Getting started

Quick start

Take your favorite OS, terminal, environment and run:

git clone https://github.com/criteo-research/pytorch-ada.git

First you need to install the library. It has been tested with python 3.6+, with the latest versions of pytorch-lightning.

If you want to create a new conda environment, run:

conda env create -n adaenv python=3.7
conda activate adaenv

Install the library (with developer mode if you want to develop your own models later on, otherwise you can skip the -e):

pip install -e adalib

Note: on Windows, it could be necessary to first install pytorch and torchvision with conda:

conda install -c pytorch pytorch
conda install -c pytorch torchvision
pip install -e adalib

Run on of the scripts:

cd scripts
python run_simple.py

By default, this script launches experiments with all kinds of methods on a blobs dataset – it doesn’t take any parameter, you can change it easily from the script. It may take a few minutes to finish.

Most parameters are available and can be changed through configuration files, which are all grouped in the configs folder:

  • datasets
  • network layers and training parameters
  • methods (Source, DANN, CDAN…), and their specific parameters.

Advanced options

The script run_full_options.py runs the same kind of experiments allowing for more variants (semi-supervised, unbalanced, with gpus and MLFlow logging). You can run it without parameters or with -h to get help.

MLFlow

You can log results to MLFlow. Start a MLFlow server in another terminal:

conda activate adaenv
mlflow ui --port=31014

Streamlit application

Optionally, you can use the streamlit app. First install streamlit with

pip install streamlit

then launch the app like this:

streamlit run run_toys_app.py

This will start a web app with a default port = 8501. It should look like this in your browser:

_images/streamlit_screenshot.png

Quick run on other datasets

Run experiments on Office31

The default configuration file office31.json is configured for domain adaptation from Amazon to Webcam.
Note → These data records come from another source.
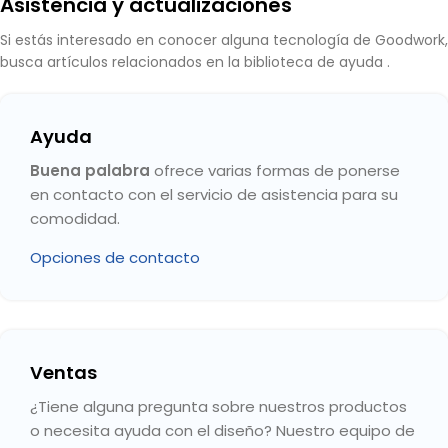
Asistencia y actualizaciones
Si estás interesado en conocer alguna tecnología de Goodwork,
busca artículos relacionados en la biblioteca de ayuda .
Ayuda
Buena palabra
ofrece varias formas de ponerse
en contacto con el servicio de asistencia para su
comodidad.
Opciones de contacto
Ventas
¿Tiene alguna pregunta sobre nuestros productos
o necesita ayuda con el diseño? Nuestro equipo de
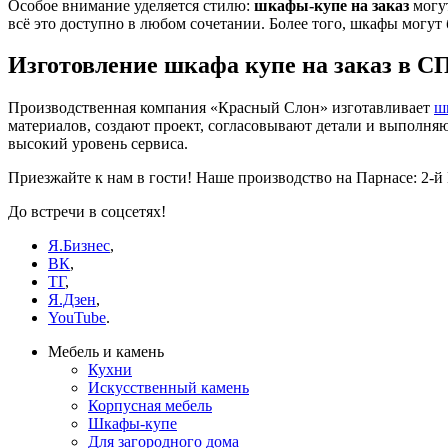
Особое внимание уделяется стилю:
шкафы-купе на заказ
могут
всё это доступно в любом сочетании. Более того, шкафы могу
Изготовление шкафа купе на заказ в С
Производственная компания «Красный Слон» изготавливает
ш
материалов, создают проект, согласовывают детали и выполн
высокий уровень сервиса.
Приезжайте к нам в гости! Наше производство на Парнасе: 2-й В
До встречи в соцсетях!
Я.Бизнес
,
ВК
,
ТГ
,
Я.Дзен
,
YouTube
.
Мебель и камень
Кухни
Искусственный камень
Корпусная мебель
Шкафы-купе
Для загородного дома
python run_full_options.py -d ../configs/datasets/office31.json -g 0

-g 0 tell PyTorch to use the GPU with id 0, remove this parameter altogether to train on CPU. You can list several GPU ids with -g 0 1 … (note this can cause errors with some pytorch-lightning versions). The above command will train networks with the default configuration in ../configs/office31_network.json, which defines the architecture (eg ResNet50 for the feature extractor) and the learning hyperparameters (epochs, learning rate, …).

You can edit the content of the ../configs/datasets/office31.json config file to use other domain configurations (eg Webcam to DSLR). Please note it is important to change the “dataset_name” field to organize the output directory structure.

{
"dataset_group": "office31",
"dataset_name": "Amazon to Webcam",
"source": "amazon",
"target": "webcam",
"size_type": "source",
"weight_type": "natural"
}

You can edit ../configs/office31_network.json to change any network parameter. The configuration contains two subsets of parameters:

  • train_params define the hyperparameters to be used for training: learning rate, optimizer, number of epochs.
  • archi_params define the “static” architecture of the network, with three blocks for feature extrator, task classifier and critic network.
    The critic network parameters may be ignored by some methods.

Example:

{
    "train_params": {
        "adapt_lambda": true,
        "adapt_lr": true,
        "lambda_init": 1,
        "nb_adapt_epochs": 150,
        "nb_init_epochs": 50,
        "init_lr": 1e-3,
        "batch_size": 32,
        "optimizer": {
        "type": "SGD",
        "optim_params": {
            "momentum": 0.9,
            "weight_decay": 0.0005,
            "nesterov": true
        }
        }
    },
    "archi_params": {
        "feature": {
            "name": "ResNet50",
            "feature_dim": 128
        },
        "task": {
            "name": "feedforward",
            "n_classes": 31
        },
        "critic": {
            "name": "feedforward",
            "hidden_size": [
                256
            ]
        }
    }
}

Run experiments on Digits

This is very similar to Office31. The default configuration file digits.json is configured for domain adaptation from MNIST to USPS. You can easily change the domains by editing this configuration file.

python run_full_options.py -d ../configs/datasets/digits.json -g 0

This will use by default the network configuration in ../configs/digits_network.json.